--- TAREA ---
En la reseña sobre Ready Player One, ¿con qué relacionaban en South Park la nostalgia de las décadas de los 70, 80 y 90?

--- TEXTO ---
Suscríbete a Caminos del lógos (confirma suscripción
en tu bandeja de entrada) y échale un vistazo a esto.
No voy a escribir sobre Ready Player One porque no lo merece,
porque la he visto con absoluto desinterés y ya casi la he olvidado por
completo, pasadas sólo veinticuatro horas. No hay nada digno de mención en esta
película; es una mera sucesión de efectos visuales hilados por una trama sin
sentido que vive de las rentas de esa nostalgia de los 70, 80 y 90 que ahora lo
llena todo, esas “glorias pasas” de las que, con buen tino, se reían en South Park, donde las relacionaban con
la ola de neoconservadurismo que pretende devolver a las sociedades
occidentales a los “buenos viejos tiempos” (con independencia de la ironía, a
la que la ideología es inmune, de que esas décadas fueron mucho más libres y
progresistas que el presente; pero la nostalgia siempre se queda con aspectos
muy concretos y desecha el resto). No, no tengo ningún interés en escribir
sobre esta película vacía, sin contenido narrativo alguno, ni siquiera
técnicamente destacable ‒hoy los únicos CGI buenos son precisamente los que no
se notan, y en esta cinta ni siquiera hay innovaciones técnicas en su uso‒. Una
obra decadente de un genio del cine que ya sólo vive de imitar a sus propios
discípulos, el más triste final para todo creador.

--- MATERIAL PROPORCIONADO ---

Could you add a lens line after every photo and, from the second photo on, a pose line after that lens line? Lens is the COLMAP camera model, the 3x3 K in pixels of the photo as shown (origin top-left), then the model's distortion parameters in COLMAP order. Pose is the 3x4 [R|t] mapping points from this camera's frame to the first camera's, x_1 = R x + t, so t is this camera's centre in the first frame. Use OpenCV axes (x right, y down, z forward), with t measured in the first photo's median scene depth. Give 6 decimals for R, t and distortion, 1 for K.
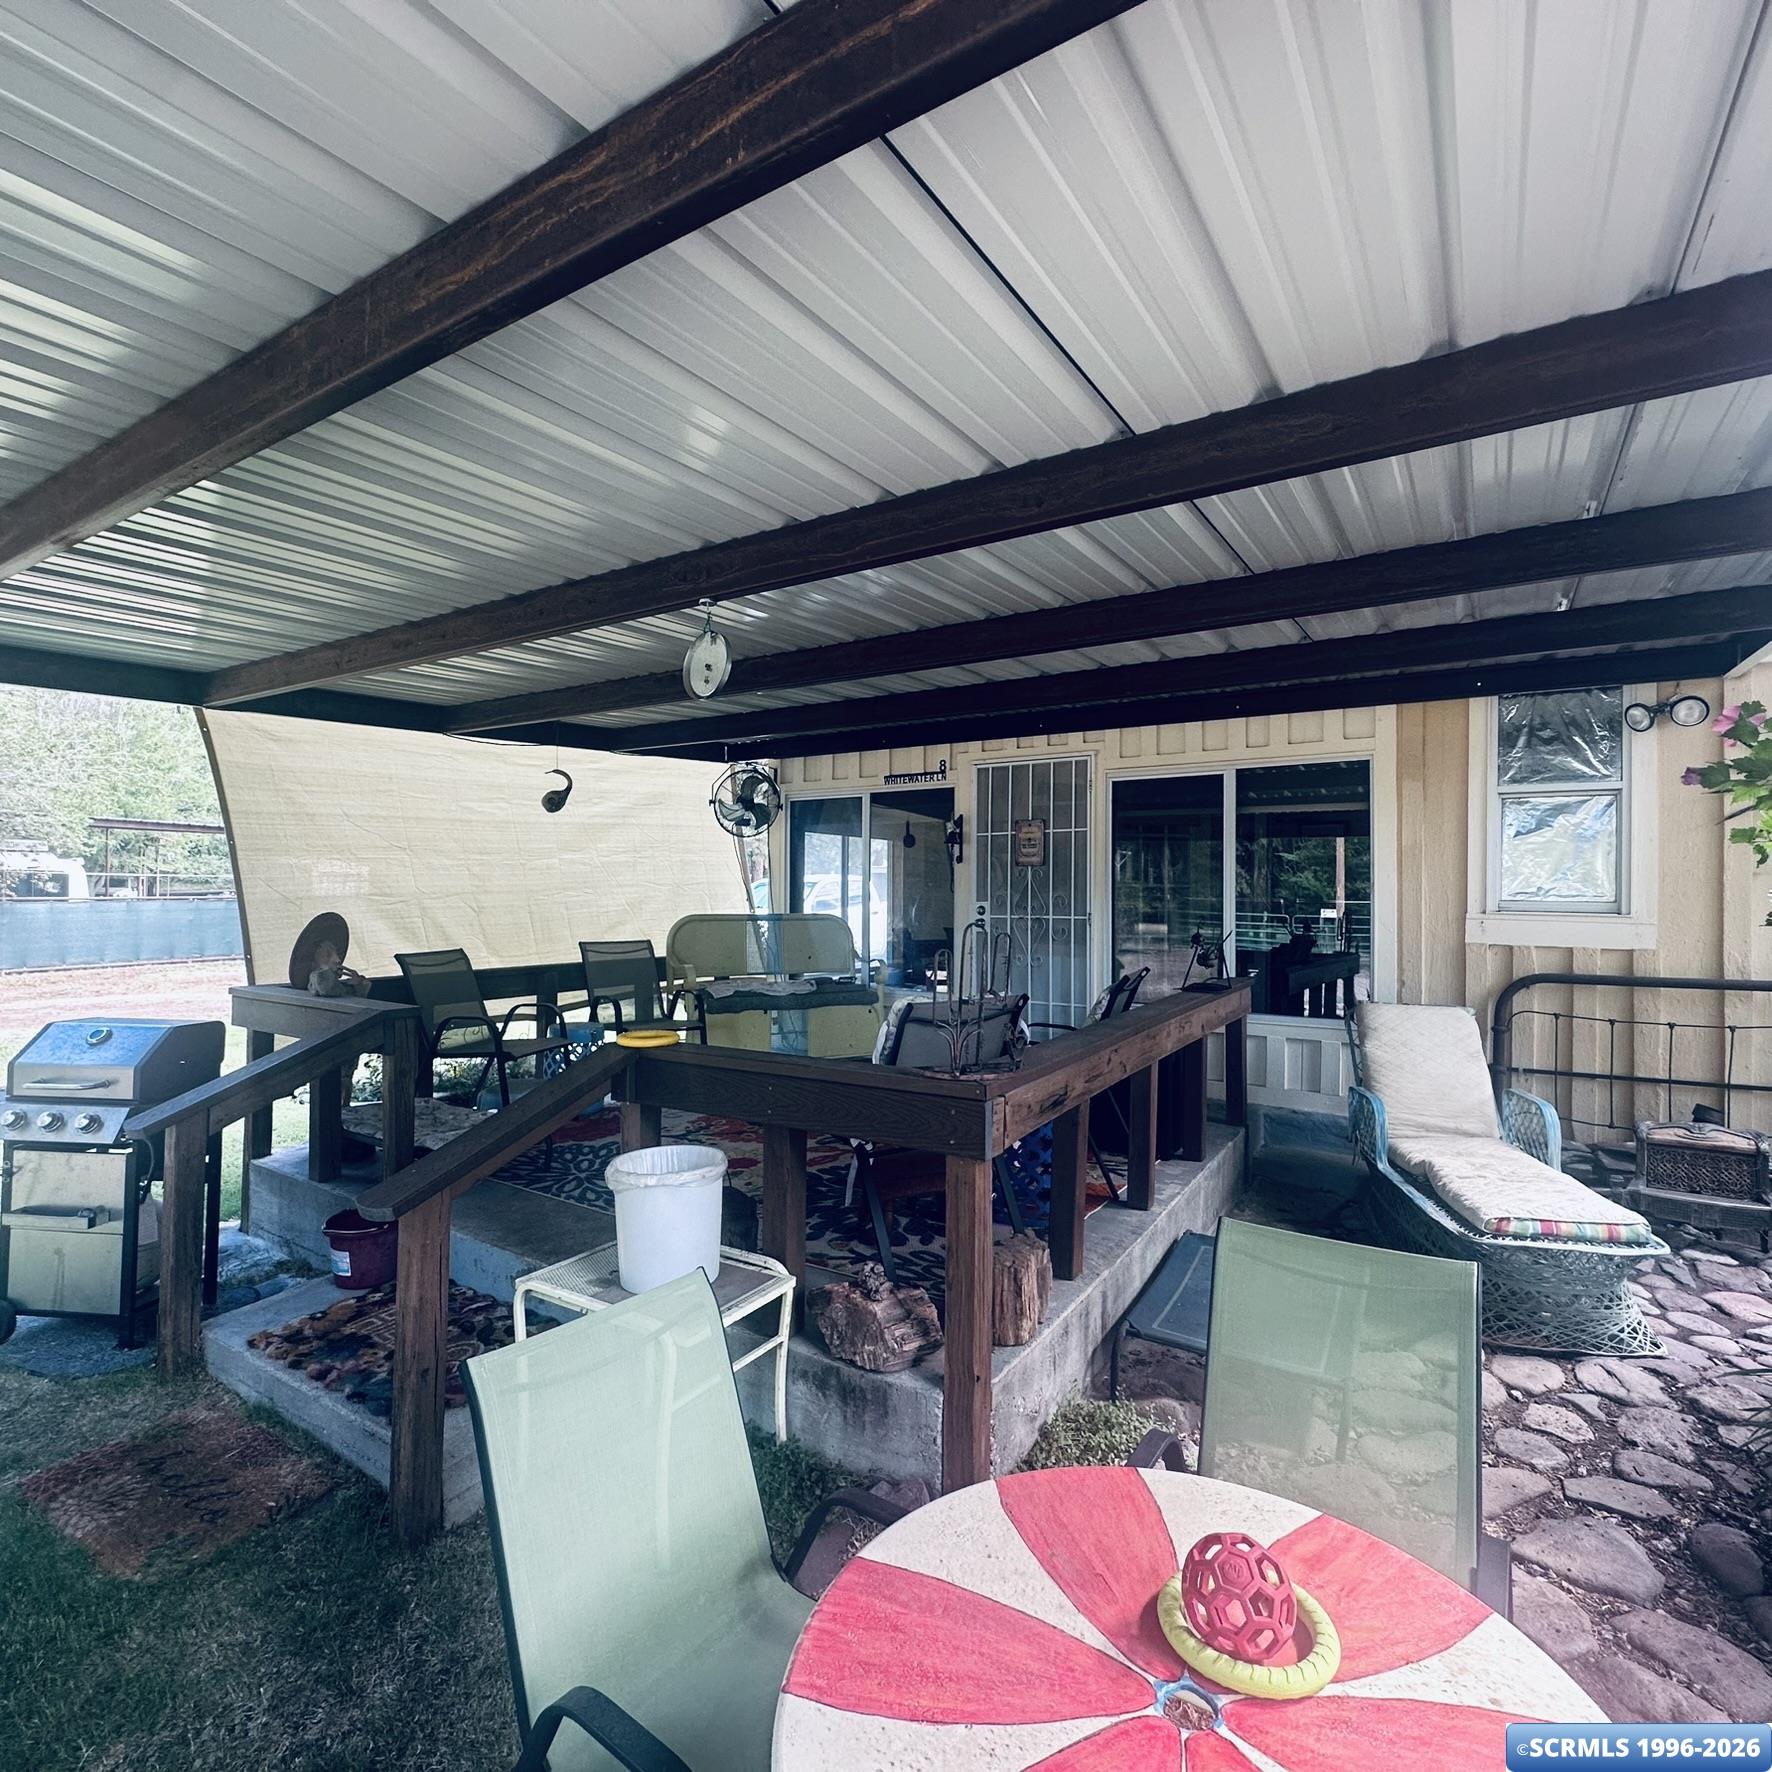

--- SOLUCIÓN ---
Con la ola de neoconservadurismo que pretende devolver a las sociedades occidentales a los "buenos viejos tiempos".